Japanese Choir to join with Cookham’s Cantorum Choir in Landmark Concert.

During the course of last year Mr Masanobu Karasawa, the conductor of the Japanese choir ‘Fonte’, spent half a year in the United Kingdom researching British church music. One of the choirs which he contacted was Cookham’s Cantorum Choir and he came along to several rehearsals. He met choir members and even experienced the conviviality of the Jolly Farmer afterwards making his own contribution by teaching them all the art of origami!  They all got on so well that the idea was formed for Cantorum to join forces with Fonte the following year and perform a joint concert. Unbelievably it is all coming together for a concert which is now scheduled to take place on:

 

Sunday 17th June in Holy Trinity Church, Cookham at 8 p.m.

 

Mr Karasawa, who has come to be known as Nobu by the choir, has been leading Fonte since the winter of 1974. Fonte was originally known as the ‘Nagareyama Citizen Chorus’ but they changed the name after their 15th Annual concert. The word ‘Fonte’ means ‘fountain’ in Italian and they describe their reasons for choosing the name as fostering a desire to ‘keep singing many songs one after another like water in a fountain.’ Fonte is a leading choir in the city of Nagareyama and they sing in local festivals as well as playing a leading role in the culture of the area.
--------------------
What you will do — Continue the article about the joint concert of the Fonte and Cantorum choirs from the point where it stops.
--------------------
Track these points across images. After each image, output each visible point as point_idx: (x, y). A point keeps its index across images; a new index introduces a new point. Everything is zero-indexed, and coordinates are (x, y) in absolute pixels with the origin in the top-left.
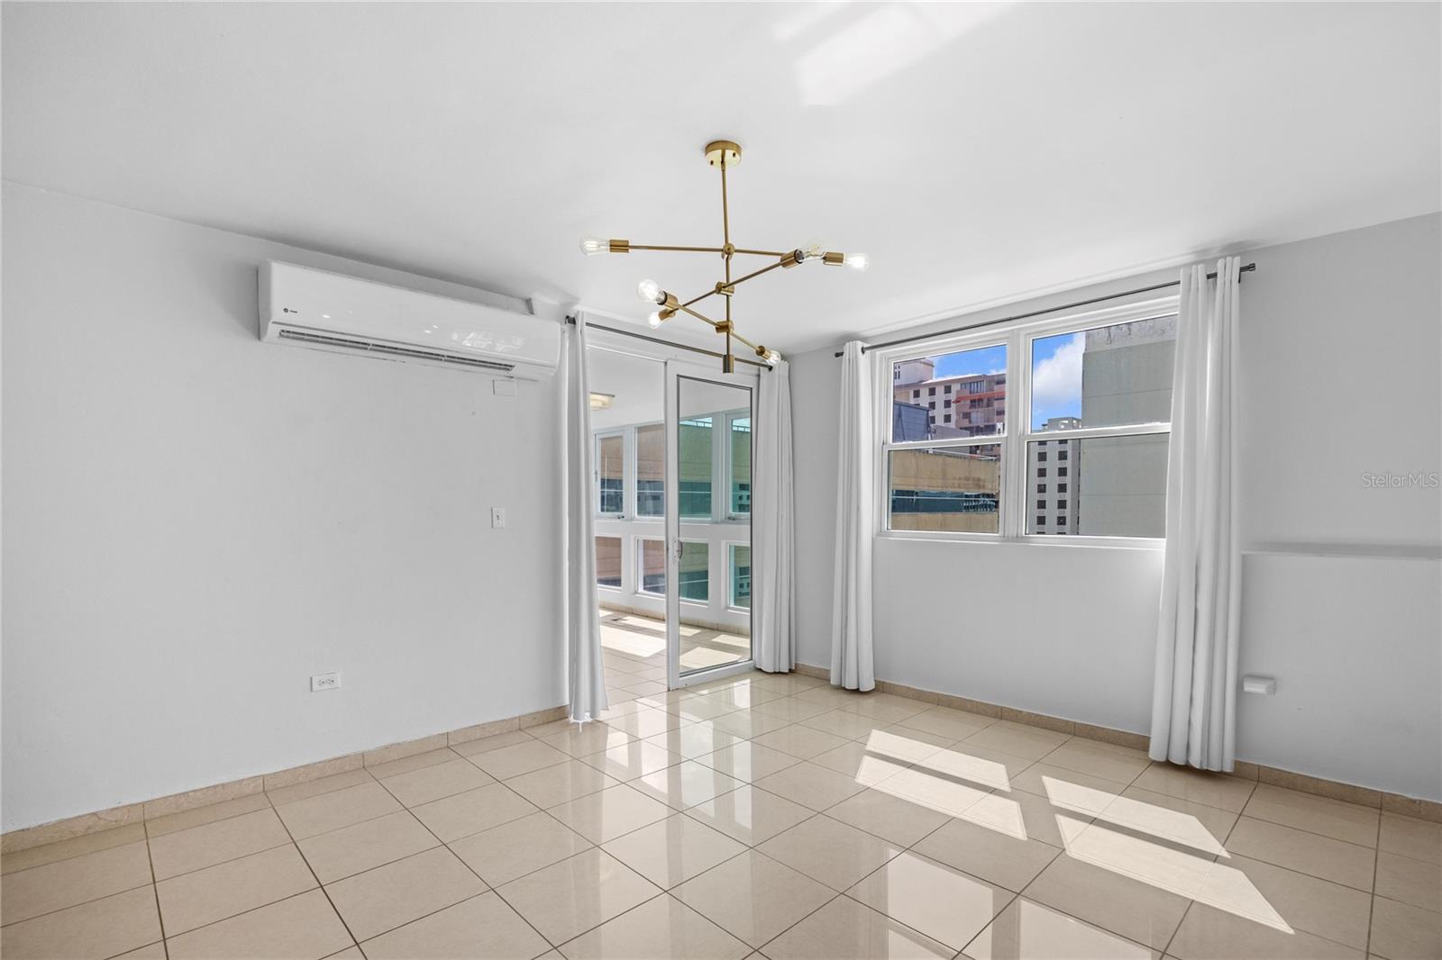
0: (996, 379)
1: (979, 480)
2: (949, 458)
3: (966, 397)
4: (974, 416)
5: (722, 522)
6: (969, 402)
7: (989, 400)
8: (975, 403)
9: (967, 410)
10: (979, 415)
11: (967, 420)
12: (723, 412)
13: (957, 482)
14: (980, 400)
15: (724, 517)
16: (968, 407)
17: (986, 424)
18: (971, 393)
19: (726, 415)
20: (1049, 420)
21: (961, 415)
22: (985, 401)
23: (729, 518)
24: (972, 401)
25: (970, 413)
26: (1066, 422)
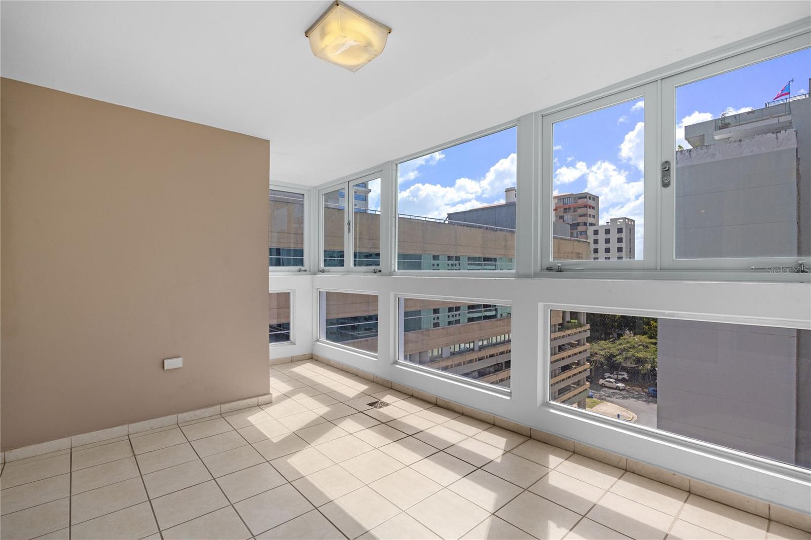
0: (579, 196)
1: (579, 254)
2: (561, 241)
3: (562, 207)
4: (566, 217)
5: (536, 275)
6: (563, 209)
7: (574, 208)
8: (566, 210)
9: (562, 214)
10: (569, 216)
11: (562, 220)
12: (536, 113)
13: (567, 255)
14: (570, 208)
15: (539, 268)
16: (562, 212)
17: (574, 222)
18: (564, 204)
19: (543, 116)
20: (611, 219)
21: (558, 217)
22: (572, 209)
23: (549, 269)
24: (565, 209)
25: (563, 216)
26: (622, 220)
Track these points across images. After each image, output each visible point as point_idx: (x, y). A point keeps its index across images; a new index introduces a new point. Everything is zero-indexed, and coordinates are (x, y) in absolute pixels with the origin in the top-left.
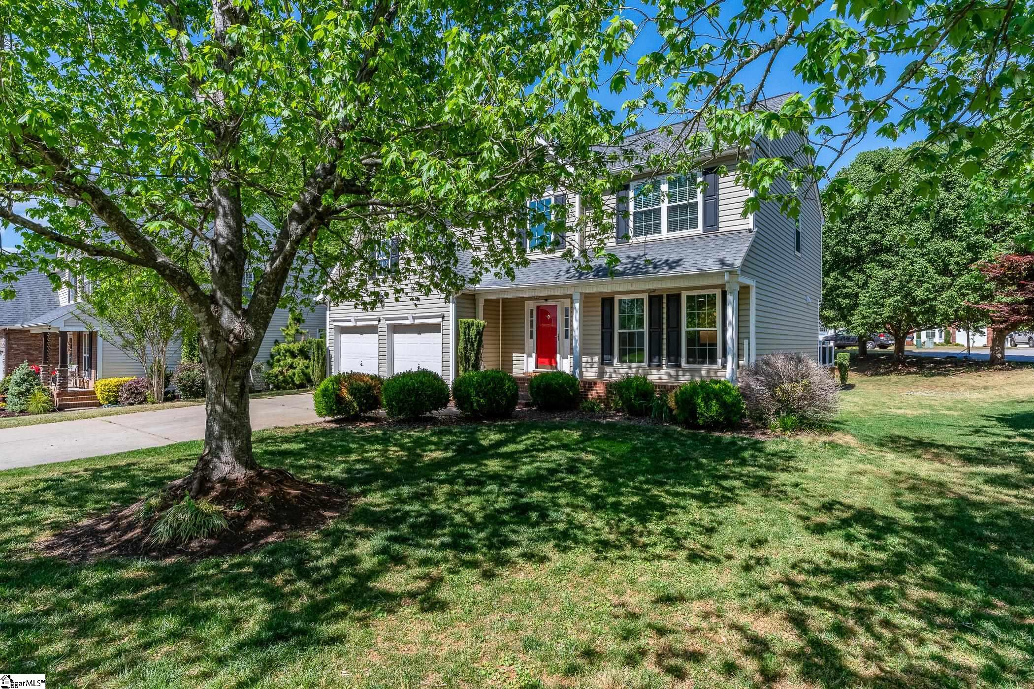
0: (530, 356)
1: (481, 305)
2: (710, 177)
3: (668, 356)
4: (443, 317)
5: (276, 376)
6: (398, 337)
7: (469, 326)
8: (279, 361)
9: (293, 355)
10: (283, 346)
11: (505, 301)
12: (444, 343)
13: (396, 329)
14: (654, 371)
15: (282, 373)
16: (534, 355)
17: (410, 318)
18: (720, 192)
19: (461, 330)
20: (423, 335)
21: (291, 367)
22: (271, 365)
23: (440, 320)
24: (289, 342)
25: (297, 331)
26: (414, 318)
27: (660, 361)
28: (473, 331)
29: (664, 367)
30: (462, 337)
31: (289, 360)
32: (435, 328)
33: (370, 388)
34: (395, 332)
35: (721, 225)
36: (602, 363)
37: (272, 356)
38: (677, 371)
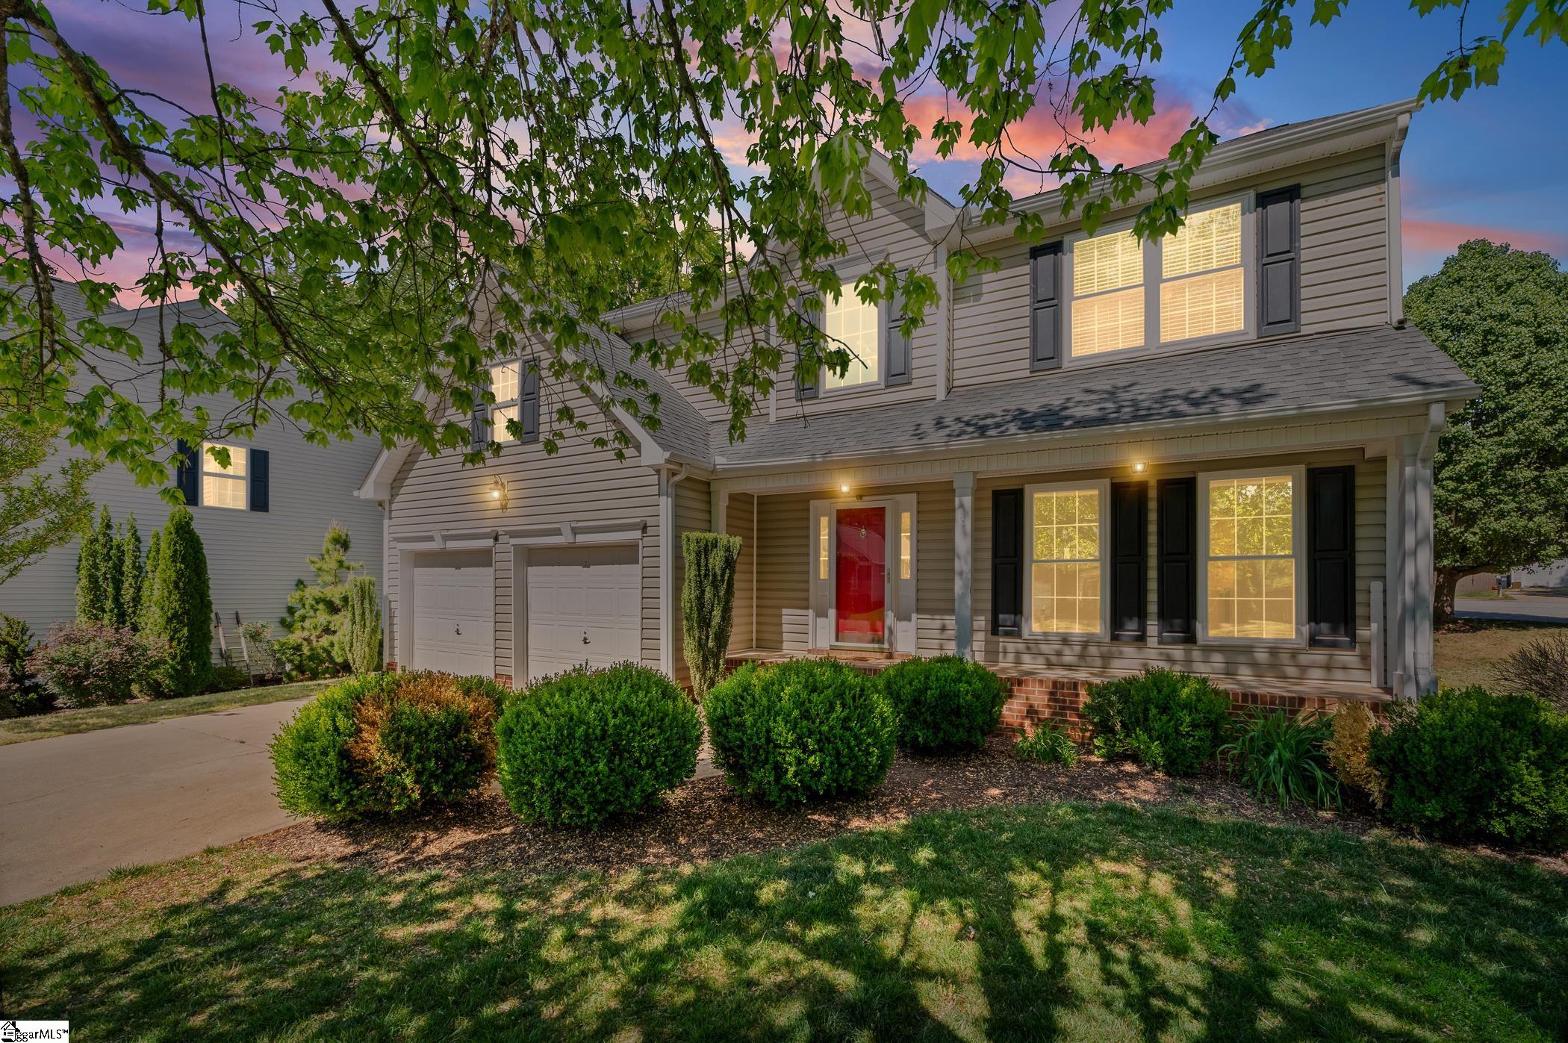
0: (821, 614)
1: (721, 505)
2: (1279, 210)
3: (1162, 615)
4: (644, 529)
5: (297, 648)
6: (536, 574)
7: (706, 550)
8: (303, 618)
9: (333, 609)
10: (312, 592)
11: (764, 501)
12: (649, 586)
13: (533, 557)
14: (1129, 651)
15: (308, 640)
16: (832, 613)
17: (566, 530)
18: (1304, 242)
19: (689, 558)
20: (594, 569)
21: (327, 630)
22: (287, 626)
23: (638, 534)
24: (326, 584)
25: (341, 563)
26: (575, 531)
27: (1143, 628)
28: (716, 561)
29: (1152, 641)
30: (691, 573)
31: (323, 617)
32: (626, 554)
33: (459, 724)
34: (530, 563)
35: (1304, 318)
36: (995, 632)
37: (291, 611)
38: (1187, 651)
--------------------
Reply to the exercise —
Fonte and Cantorum have been communicating regularly now in order to organise the whole event and it is being viewed as more of a ‘cultural exchange’ with a possibility of choir members providing ‘home stay’ for members of Fonte.  Cantorum has already had experience of this type of arrangement, as it performed joint concerts with the French ‘Ensemble Vocal de Neuilly’ in Maidenhead in 2003 and Paris in 2004. Whether Cantorum will make a trip to Japan in the future is yet to be considered!

 

The concert itself promises to be an exciting one. Nobu’s choir will sing in the first half, with their rendition of ‘The Soul of the Water’ for choir and piano accompaniment. This is one of the most popular pieces in Japan. It has five movements showing the life of water – rain, mud, river, towards sea and ocean. Then both Fonte and Cantorum will join forces to sing a selection of madrigals and motets. Cantorum’s performance will feature Elgar’s ‘From the Bavarian Highlands’ as well as Vaughan Williams’ ‘Shakespeare Songs’. The concert will be rounded off with a joint piece in celebratory style with either Handel’s Hallelujah Chorus or Zadok the Priest. Sally Stafford, Cantorum’s resident conductor, is carefully weighing up the programme in order to get the best possible mix for such a varied group.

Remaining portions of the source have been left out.